SURPRISE, Ariz. — The Swingin’ A’s lived up to their nickname against the Rangers Jack Leiter Thursday at Surprise Stadium.
In a 7-6 Rangers win, each of the first 10 A’s, who didn’t send a lineup chock full of their talented young hitters across the valley, swung at the first pitch of their at-bats against Leiter. In all, 16 of the 19 batters he faced offered at the first pitch. On the positive side, he was throwing strikes. Then again, maybe he didn’t need to do so quite as often against a team as aggressive as Oakland, er, Sacramento.
“It was a learning outing,” said Leiter, who ended up finishing five innings, then needed to throw another 13 in the bullpen to reach his 70-pitch goal. “They came in with the approach to be on the fastball, it seemed. And be on it early. The goal is always to get ahead. But everything I threw in the zone was getting hit hard early. So, obviously, it’s about just making an adjustment mid inning, mid-at-bat. I have to stay on the attack, but be a little more unpredictable.”
Leiter gave up five hits and, not surprisingly, considering the A’s approach, no walks. Two of the hits were bases-empty homers to Max Muncy and Henry Bolte. Not too make too much of spring training homers, based on the hitter-friendly conditions, but Leiter has allowed five homers in his 10 innings. He allowed 18 in 151 innings last year.
Rangers
Other observations from the afternoon:
— About the Ranger offense’s approach, they took three walks in the second inning against A’s starter J.T. Ginn. Discipline. They almost let a bases-loaded situation go to waste when Willie MacIver hit a high fly to left field, but Colby Thomas lost it in the sun and it dropped for a bases-clearing double.

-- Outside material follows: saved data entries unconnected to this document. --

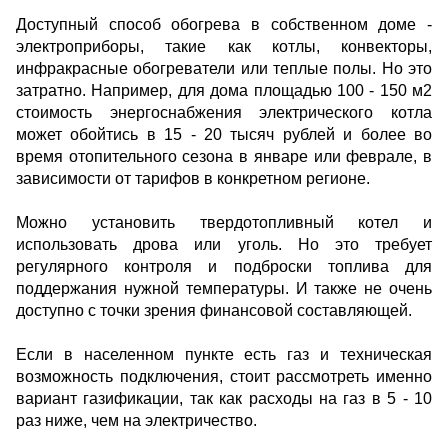
Доступный способ обогрева в собственном доме -
электроприборы, такие как котлы, конвекторы,
инфракрасные обогреватели или теплые полы. Но это
затратно. Например, для дома площадью 100 - 150 м2
стоимость энергоснабжения электрического котла
может обойтись в 15 - 20 тысяч рублей и более во
время отопительного сезона в январе или феврале, в
зависимости от тарифов в конкретном регионе.
Можно установить твердотопливный котел и
использовать дрова или уголь. Но это требует
регулярного контроля и подброски топлива для
поддержания нужной температуры. И также не очень
доступно с точки зрения финансовой составляющей.
Если в населенном пункте есть газ и техническая
возможность подключения, стоит рассмотреть именно
вариант газификации, так как расходы на газ в 5 - 10
раз ниже, чем на электричество.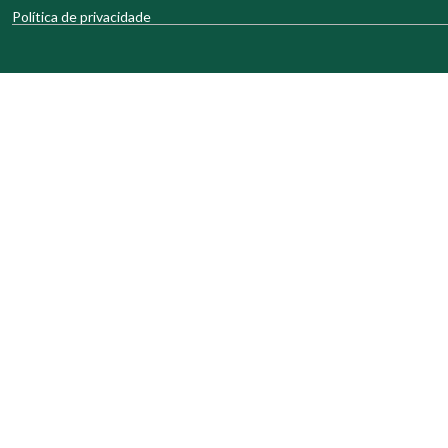
Política de privacidade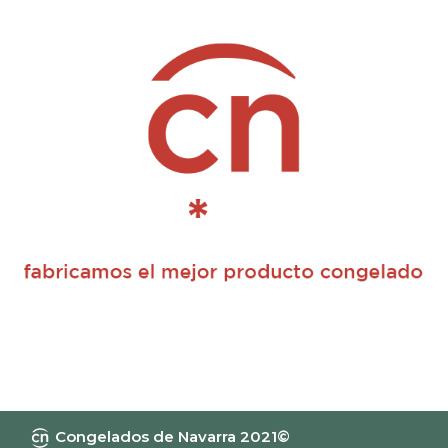
Congelados de Navarra 2021©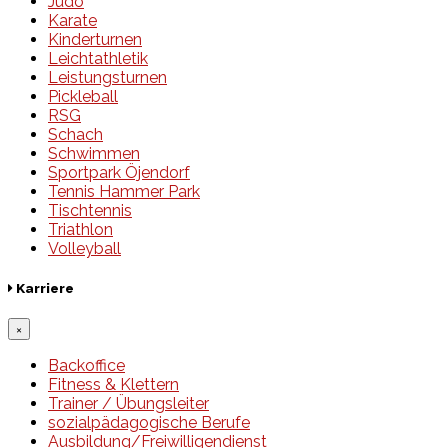
Judo
Karate
Kinderturnen
Leichtathletik
Leistungsturnen
Pickleball
RSG
Schach
Schwimmen
Sportpark Öjendorf
Tennis Hammer Park
Tischtennis
Triathlon
Volleyball
Karriere
×
Backoffice
Fitness & Klettern
Trainer / Übungsleiter
sozialpädagogische Berufe
Ausbildung/Freiwilligendienst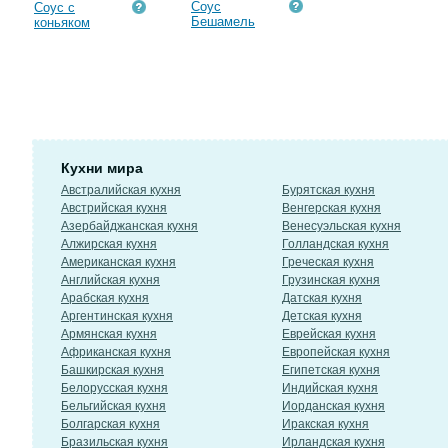
Соус
Соус с
Бешамель
коньяком
Кухни мира
Австралийская кухня
Бурятская кухня
Австрийская кухня
Венгерская кухня
Азербайджанская кухня
Венесуэльская кухня
Алжирская кухня
Голландская кухня
Американская кухня
Греческая кухня
Английская кухня
Грузинская кухня
Арабская кухня
Датская кухня
Аргентинская кухня
Детская кухня
Армянская кухня
Еврейская кухня
Африканская кухня
Европейская кухня
Башкирская кухня
Египетская кухня
Белорусская кухня
Индийская кухня
Бельгийская кухня
Иорданская кухня
Болгарская кухня
Иракская кухня
Бразильская кухня
Ирландская кухня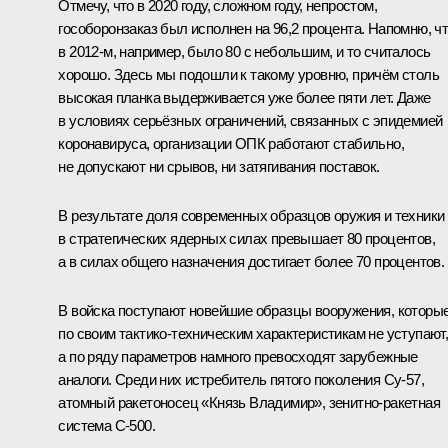
Отмечу, что в 2020 году, сложном году, непростом,
гособоронзаказ был исполнен на 96,2 процента. Напомню, ч
в 2012-м, например, было 80 с небольшим, и то считалось
хорошо. Здесь мы подошли к такому уровню, причём столь
высокая планка выдерживается уже более пяти лет. Даже
в условиях серьёзных ограничений, связанных с эпидемией
коронавируса, организации ОПК работают стабильно,
не допускают ни срывов, ни затягивания поставок.
В результате доля современных образцов оружия и техники
в стратегических ядерных силах превышает 80 процентов,
а в силах общего назначения достигает более 70 процентов.
В войска поступают новейшие образцы вооружения, которы
по своим тактико-техническим характеристикам не уступают
а по ряду параметров намного превосходят зарубежные
аналоги. Среди них истребитель пятого поколения Су-57,
атомный ракетоносец «Князь Владимир», зенитно-ракетная
система С-500.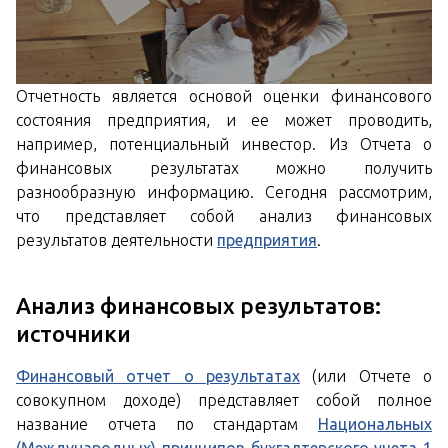
Отчетность является основой оценки финансового
состояния предприятия, и ее может проводить,
например, потенциальный инвестор. Из Отчета о
финансовых результатах можно получить
разнообразную информацию. Сегодня рассмотрим,
что представляет собой анализ финансовых
результатов деятельности
предприятия
.
Анализ финансовых результатов:
источники
Финансовый отчет о результатах
(или Отчете о
совокупном доходе) представляет собой полное
название отчета по стандартам
Национальных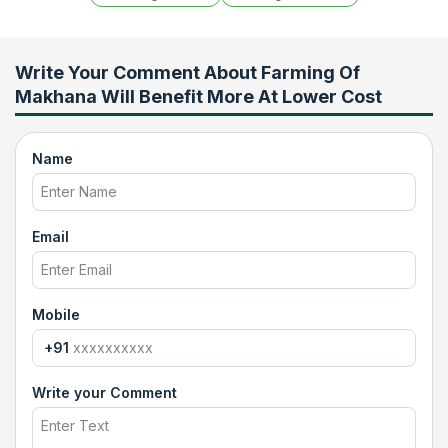
Write Your Comment About
Farming Of
Makhana Will Benefit More At Lower Cost
Name
Email
Mobile
+91
Write your Comment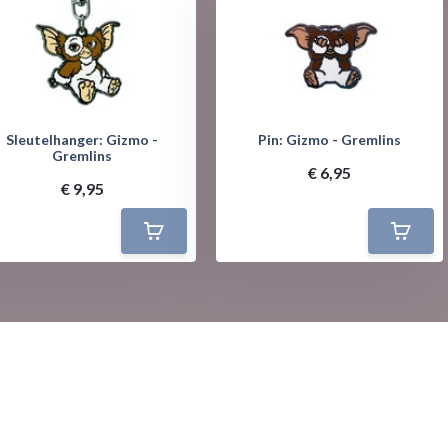
Sleutelhanger: Gizmo -
Pin: Gizmo - Gremlins
Gremlins
€ 6,95
€ 9,95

The Rangers made the mistake sting even more when Brandon Nimmo took the third walk of the inning and Wyatt Langford crushed a changeup over the heart of the plate for a three-run homer. The Rangers have put up innings of three or more runs in the first three innings of three of their last four games.
— That said, the Rangers showed they can still be wasteful, too. They had a chance for another big inning in the third after an infield single by Jake Burger and walk by Joc Pederson, but Evan Carter, Josh Smith and Ezequiel Duran made three quick outs on four pitches, none of them in typical “nitro” zones.
— Hard-throwing right-hander Gavin Collyer, who’d been charged with one run in six innings, struggled with command, which has been his primary issue. He walked two in the seventh inning, threw 25 pitches and could not finish his inning of work. Collyer, who has pitched just 16 innings about Double-A, needed a spring without blemishes to have a shot at the roster. Thursday’s outing was definitely a blemish. He’s now walked four batters in 6⅔ innings this spring.